Some markets yes, some markets no. Some of our folks involved in development and signing deals have a lot of great knowledge, including our President and MD for the Middle East and Africa, Alex Kyriakidis.

Q: Is this the background to the recent acquisition of Protea?
Two years ago, Alex started working on a roadmap for us to grow our footprint in the Middle East and Africa by 2020. So, we started identifying the most strategic markets – where was the growth and where did customers need to see us where we had little distribution or none? Predominantly, we’re strong in the Gulf countries, in North Africa, Egypt, Jordan and a couple in the Middle East. But we had very little presence in Africa. So, we learnt by continuously visiting South Africa that Africa is really where we need to be. It is the same story across the world – everyone wants to be in Africa. There’s huge demand and undersupply in the African markets.

Q: There’s a lot of South African interest in what you’ll do with the Protea brands – Protea Hotels, African Pride and Fire & Ice! Your thoughts?
I can tell you that Protea and Marriott have a very strong fit from a cultural perspective. We both believe in having strong brands that can stand on their own two feet. Protea is extremely well represented and respected in Africa, and has a presence in markets that we do not. So it was a perfect fit for us to come together. We don’t see ourselves touching any of the Protea brands. If anything, we’ll bring some of our synergies from what we do to the Protea hotels. And I’m sure we’ll take away a lot of the learnings and experience that the Protea team has, with regards to how to operate in South and sub-Saharan Africa. Further to that, Marriott is not as well known within the sub-Saharan market, which is one of the benefits of the merger.

Q: Do you see synergy between the Protea brands and those under the Marriott umbrella?
There are similarities and differences. Fire & Ice! plays in the lifestyle space, and we have brands that play in that space – Renaissance, Edition, AC Hotels and Moxy (in the future). African Pride is unique in terms of the experience it offers and its locations. I’ve only stayed at two, but I can see they are independent, whilst there is still a consistency in service and staff.

Q: Do Protea and its sub-brands just become brands under the Marriott banner?
Partially, yes. But, for the business traveller, what changes is the ability to offer solutions beyond sub-Saharan Africa. The minute you start travelling into areas such as North Africa, the Middle East, the Gulf and Europe, onto the US and Asia, you have a presence of over 4,000 hotels that Protea travellers have access to. In addition, you have all the Protea hotels that Marriott customers now have access to. That’s what changes, and that’s the value for both brands. 

Q: What about the Marriott African hotel development pipeline?
That is currently made up of 11 African countries, covering 26 properties and six Marriott brands – all in various stages of development.

Q: What, for you, are the current African hotspots?
We have a lot of development underway in North Africa.
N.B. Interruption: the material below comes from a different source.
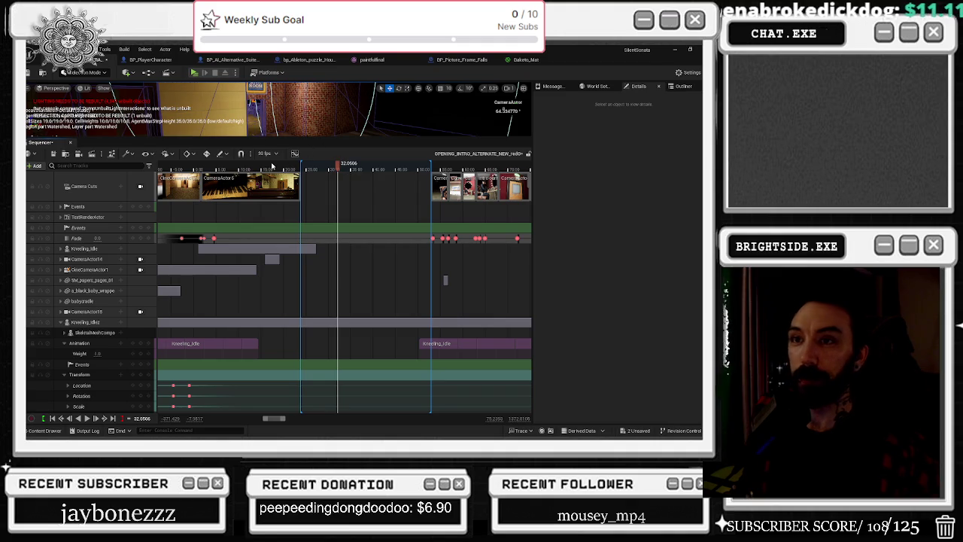
click(53, 153)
We have five hotels under development in Algeria and Morocco, and we see opportunity in both of those countries.

Q: Besides service, what do you think the modern business traveller is looking for?
We’ve spent a lot of time looking at the modern business traveller, and it’s clear that everybody is vying for a piece of the ‘Generation Y’ traveller, which is going to be the predominant traveller in the next 10-15 years. We’ve spent a lot of time researching that, and what we’ve realised is that it’s about technology, connectivity, ease of doing business, work and play, style and substance, and public spaces that allow for interaction, connectivity, socialising etc. We’ve modified some of our offerings based on that, including developing the Moxy brand.